# Passage:
GaN and AlGaN are some of the most promising materials for highly efficient power-electronic devices. GaN technology is the state of the art for low to moderate power applications,7,8 e.g., phone chargers, electric cars, and photovoltaic inverters, due to its wide bandgap of 3.5 eV,9 high electron mobility of 800–1600 cm2 V−1 s−1,10,11 and availability of shallow dopants.12 The (modified) BFOM approximately scales with the bandgap to the sixth power; therefore, a promising approach for improving the figure of merit of GaN is increasing its bandgap by alloying it with aluminum. The alloy AlxGa1−xN is a solid solution of GaN and AlN and has a bandgap that can be tuned from 3.5 (x=0) to 6.3 eV (x=1).13,14

However, AlGaN alloys face several challenges regarding their doping and conductivity. Despite two decades of intense research, the anticipated gain to the performance of AlGaN has not been fully realized because the electrical conductivity drops dramatically as the Al composition increases. Below ∼85% Al composition, the conductivity is limited by alloy scattering, which occurs due to the random occupation of Al and Ga in the lattice.15 At the most disordered compositions of 50%–60% Al, the electron mobility reaches a minimum that is seven times smaller than the electron mobility of GaN.16 Consequently, Al compositions of ∼75% are required to obtain even a twofold increase in the (modified) BFOM compared to GaN. Unfortunately, at compositions greater than ∼80%, the conductivity decreases again due to the donor DX transition,17,18 which occurs when donors, e.g., Si or Ge, preferentially occupy interstitial sites rather than substitutional sites. This causes the donor transition level to lie deep within the bandgap, which makes doping highly inefficient. Consequently, the modified BFOM decreases exponentially beyond an Al composition of ∼85%.

# Tasks for this exercise:
1. In the passage on GaN and AlGaN, what range can the bandgap of the AlxGa1−xN alloy be tuned across?
2. Return every line of the rows that contains the string "bass", treating uppercase and lowercase as different.

[Collection entries]
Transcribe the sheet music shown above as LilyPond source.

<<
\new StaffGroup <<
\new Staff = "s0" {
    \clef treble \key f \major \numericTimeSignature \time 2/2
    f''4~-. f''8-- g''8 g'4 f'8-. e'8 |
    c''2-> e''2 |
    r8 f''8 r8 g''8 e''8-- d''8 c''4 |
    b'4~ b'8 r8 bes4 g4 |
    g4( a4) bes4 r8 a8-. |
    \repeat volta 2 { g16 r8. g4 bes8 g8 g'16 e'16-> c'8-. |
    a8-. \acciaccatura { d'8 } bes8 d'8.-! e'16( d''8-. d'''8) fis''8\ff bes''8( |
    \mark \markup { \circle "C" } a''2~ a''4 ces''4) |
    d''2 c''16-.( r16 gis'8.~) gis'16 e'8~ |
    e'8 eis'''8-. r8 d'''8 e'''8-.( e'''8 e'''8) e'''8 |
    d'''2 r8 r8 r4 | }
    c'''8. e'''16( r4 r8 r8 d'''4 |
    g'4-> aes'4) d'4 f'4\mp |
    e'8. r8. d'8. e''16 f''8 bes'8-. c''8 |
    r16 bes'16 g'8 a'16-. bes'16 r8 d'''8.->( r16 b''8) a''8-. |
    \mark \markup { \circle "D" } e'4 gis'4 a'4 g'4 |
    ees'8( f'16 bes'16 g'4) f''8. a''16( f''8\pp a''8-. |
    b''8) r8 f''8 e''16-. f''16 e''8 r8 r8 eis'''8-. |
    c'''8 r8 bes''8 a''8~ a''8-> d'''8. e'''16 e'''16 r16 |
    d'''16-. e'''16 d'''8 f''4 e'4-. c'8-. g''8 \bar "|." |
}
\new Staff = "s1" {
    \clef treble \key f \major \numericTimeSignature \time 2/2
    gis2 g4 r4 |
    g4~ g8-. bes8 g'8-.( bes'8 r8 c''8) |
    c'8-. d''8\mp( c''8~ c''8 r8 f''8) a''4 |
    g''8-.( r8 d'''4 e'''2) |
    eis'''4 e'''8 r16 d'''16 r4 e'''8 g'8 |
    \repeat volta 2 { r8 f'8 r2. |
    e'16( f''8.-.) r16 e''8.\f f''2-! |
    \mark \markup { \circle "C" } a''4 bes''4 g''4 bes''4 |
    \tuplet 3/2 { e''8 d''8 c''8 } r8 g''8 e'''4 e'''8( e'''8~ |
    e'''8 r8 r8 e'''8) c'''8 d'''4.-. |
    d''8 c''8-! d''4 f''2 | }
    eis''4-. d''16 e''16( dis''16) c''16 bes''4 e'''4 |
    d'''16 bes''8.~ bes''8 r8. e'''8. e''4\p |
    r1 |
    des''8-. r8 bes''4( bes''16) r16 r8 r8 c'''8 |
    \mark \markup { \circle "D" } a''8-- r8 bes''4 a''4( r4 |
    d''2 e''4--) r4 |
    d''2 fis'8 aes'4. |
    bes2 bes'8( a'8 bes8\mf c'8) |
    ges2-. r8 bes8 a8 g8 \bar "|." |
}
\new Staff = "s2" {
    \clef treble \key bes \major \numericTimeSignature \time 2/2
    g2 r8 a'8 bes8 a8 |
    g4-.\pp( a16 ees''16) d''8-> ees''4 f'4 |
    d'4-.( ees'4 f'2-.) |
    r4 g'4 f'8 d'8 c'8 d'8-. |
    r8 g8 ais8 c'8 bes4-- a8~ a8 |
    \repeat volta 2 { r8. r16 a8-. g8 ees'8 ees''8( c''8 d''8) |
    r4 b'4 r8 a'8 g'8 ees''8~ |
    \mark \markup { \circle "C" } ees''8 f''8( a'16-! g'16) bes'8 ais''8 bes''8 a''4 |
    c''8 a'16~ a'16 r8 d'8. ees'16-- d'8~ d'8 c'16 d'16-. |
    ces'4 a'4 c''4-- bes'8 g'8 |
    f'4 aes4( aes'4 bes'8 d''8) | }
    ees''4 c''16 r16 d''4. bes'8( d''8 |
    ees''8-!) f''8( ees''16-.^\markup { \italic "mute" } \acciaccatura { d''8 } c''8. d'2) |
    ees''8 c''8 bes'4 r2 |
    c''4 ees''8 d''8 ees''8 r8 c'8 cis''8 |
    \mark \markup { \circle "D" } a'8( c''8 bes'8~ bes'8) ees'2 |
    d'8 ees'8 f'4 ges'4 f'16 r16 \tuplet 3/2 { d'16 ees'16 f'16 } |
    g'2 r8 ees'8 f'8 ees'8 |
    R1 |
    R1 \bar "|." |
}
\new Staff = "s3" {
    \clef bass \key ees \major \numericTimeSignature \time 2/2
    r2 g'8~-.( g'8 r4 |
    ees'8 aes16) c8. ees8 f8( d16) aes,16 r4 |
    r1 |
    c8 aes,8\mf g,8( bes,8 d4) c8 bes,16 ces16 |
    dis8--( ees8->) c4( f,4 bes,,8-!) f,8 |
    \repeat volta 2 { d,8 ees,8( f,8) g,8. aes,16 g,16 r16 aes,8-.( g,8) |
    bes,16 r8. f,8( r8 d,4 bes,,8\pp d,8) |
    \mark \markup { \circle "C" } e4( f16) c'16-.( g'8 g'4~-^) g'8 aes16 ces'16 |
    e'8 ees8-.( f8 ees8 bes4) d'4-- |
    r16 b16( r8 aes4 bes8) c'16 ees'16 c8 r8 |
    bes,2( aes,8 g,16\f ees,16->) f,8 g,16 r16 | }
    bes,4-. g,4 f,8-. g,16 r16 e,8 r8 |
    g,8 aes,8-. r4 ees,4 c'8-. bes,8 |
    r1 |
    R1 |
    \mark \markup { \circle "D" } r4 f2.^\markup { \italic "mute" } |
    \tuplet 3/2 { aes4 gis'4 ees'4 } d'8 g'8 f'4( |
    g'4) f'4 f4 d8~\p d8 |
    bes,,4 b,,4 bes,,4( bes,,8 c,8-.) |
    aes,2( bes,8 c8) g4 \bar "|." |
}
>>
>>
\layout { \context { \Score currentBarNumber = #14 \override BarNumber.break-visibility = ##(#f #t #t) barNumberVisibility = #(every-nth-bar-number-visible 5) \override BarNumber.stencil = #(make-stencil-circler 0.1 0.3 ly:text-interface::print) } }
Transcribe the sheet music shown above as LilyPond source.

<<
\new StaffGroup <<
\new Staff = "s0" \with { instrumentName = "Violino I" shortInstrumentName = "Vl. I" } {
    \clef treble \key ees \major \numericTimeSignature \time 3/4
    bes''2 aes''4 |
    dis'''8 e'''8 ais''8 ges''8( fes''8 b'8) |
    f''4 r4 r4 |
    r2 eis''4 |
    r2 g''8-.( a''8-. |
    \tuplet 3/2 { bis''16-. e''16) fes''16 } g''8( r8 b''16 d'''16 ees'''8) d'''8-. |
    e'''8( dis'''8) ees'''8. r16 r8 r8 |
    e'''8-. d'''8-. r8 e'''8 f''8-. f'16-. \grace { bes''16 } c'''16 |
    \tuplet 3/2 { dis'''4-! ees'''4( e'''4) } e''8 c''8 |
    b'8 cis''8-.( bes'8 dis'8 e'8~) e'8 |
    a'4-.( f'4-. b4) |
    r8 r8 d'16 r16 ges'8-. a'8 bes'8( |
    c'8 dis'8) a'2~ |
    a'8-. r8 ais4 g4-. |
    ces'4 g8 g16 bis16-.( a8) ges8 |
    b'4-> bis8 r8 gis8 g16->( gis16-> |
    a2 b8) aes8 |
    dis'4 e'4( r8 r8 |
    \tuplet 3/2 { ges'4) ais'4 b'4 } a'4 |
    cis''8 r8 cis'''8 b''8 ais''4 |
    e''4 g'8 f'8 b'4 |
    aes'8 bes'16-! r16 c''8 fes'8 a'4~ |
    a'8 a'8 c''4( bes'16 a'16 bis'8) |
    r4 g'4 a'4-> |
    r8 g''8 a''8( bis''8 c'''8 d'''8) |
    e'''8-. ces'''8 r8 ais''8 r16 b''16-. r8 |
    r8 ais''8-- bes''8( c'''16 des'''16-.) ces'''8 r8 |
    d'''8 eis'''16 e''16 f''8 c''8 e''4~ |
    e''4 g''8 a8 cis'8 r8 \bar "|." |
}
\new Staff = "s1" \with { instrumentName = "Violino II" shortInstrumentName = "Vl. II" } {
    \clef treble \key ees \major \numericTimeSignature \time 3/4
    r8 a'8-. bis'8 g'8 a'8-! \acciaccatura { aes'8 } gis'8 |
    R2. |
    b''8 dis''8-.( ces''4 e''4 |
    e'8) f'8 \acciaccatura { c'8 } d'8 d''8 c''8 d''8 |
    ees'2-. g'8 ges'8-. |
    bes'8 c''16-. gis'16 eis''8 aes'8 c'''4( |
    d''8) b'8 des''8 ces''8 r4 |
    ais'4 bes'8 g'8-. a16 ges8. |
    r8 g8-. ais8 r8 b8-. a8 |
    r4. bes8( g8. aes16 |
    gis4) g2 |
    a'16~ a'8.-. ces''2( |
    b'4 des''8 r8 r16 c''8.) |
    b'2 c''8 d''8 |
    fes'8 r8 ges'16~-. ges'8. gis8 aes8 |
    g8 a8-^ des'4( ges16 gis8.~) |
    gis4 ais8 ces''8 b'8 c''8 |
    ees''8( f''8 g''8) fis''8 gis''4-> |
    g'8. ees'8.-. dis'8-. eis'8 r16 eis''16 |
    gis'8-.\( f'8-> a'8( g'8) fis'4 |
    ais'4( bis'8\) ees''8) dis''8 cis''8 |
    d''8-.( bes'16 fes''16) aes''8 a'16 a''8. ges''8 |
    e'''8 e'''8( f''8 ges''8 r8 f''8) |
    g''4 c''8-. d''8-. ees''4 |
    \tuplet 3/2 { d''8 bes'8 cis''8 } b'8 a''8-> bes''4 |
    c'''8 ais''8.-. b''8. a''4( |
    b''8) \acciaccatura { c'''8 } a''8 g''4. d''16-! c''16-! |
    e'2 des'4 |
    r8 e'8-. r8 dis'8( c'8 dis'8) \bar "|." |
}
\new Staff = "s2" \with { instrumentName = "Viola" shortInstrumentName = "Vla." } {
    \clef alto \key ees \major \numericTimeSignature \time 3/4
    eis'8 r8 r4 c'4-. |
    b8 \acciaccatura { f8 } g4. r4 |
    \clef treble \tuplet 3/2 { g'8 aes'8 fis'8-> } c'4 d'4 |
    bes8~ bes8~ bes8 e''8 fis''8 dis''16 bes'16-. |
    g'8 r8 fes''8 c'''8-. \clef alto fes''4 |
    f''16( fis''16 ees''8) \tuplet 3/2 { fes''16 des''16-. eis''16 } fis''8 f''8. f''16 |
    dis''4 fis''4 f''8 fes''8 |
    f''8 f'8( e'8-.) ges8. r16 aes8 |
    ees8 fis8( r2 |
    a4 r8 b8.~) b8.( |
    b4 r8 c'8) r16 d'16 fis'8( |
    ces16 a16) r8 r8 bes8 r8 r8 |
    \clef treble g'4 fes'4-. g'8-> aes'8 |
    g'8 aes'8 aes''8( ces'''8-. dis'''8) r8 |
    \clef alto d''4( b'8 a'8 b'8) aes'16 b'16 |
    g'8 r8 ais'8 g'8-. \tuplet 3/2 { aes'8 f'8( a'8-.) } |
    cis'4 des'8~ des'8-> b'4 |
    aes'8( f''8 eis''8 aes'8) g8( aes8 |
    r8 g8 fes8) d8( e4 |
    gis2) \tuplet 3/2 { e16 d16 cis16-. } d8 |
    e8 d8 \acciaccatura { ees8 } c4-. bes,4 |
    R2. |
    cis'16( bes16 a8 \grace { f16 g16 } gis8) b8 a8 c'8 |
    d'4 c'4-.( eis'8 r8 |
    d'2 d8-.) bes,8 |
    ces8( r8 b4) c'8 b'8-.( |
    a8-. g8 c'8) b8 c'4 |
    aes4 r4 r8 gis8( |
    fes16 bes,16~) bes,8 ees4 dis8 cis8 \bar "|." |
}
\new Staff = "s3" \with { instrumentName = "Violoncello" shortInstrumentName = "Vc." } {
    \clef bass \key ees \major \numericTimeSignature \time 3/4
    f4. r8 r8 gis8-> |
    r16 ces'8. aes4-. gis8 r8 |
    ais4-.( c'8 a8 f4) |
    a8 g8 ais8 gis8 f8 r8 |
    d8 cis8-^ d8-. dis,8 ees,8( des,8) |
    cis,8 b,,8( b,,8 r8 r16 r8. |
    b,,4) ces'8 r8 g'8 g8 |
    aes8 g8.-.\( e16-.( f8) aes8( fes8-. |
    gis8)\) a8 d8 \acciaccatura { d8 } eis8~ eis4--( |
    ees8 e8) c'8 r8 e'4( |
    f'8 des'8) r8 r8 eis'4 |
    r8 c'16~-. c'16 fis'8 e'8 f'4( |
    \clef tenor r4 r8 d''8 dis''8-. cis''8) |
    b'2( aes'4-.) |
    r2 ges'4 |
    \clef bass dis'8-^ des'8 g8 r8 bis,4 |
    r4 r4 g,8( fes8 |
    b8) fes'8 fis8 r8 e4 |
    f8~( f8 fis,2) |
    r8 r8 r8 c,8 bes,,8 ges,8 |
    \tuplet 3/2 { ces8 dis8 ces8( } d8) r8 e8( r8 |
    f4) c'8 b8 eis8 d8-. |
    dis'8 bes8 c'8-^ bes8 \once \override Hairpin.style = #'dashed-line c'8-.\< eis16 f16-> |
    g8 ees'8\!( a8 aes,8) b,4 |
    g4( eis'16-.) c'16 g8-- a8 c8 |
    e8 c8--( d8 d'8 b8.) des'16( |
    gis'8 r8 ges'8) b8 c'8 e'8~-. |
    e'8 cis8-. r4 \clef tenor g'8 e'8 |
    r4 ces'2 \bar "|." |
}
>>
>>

# Responses to the tasks:
1. From 3.5 eV (x=0) to 6.3 eV (x=1).

2.
    \clef bass \key ees \major \numericTimeSignature \time 2/2
    \clef bass \key ees \major \numericTimeSignature \time 3/4
    \clef bass dis'8-^ des'8 g8 r8 bis,4 |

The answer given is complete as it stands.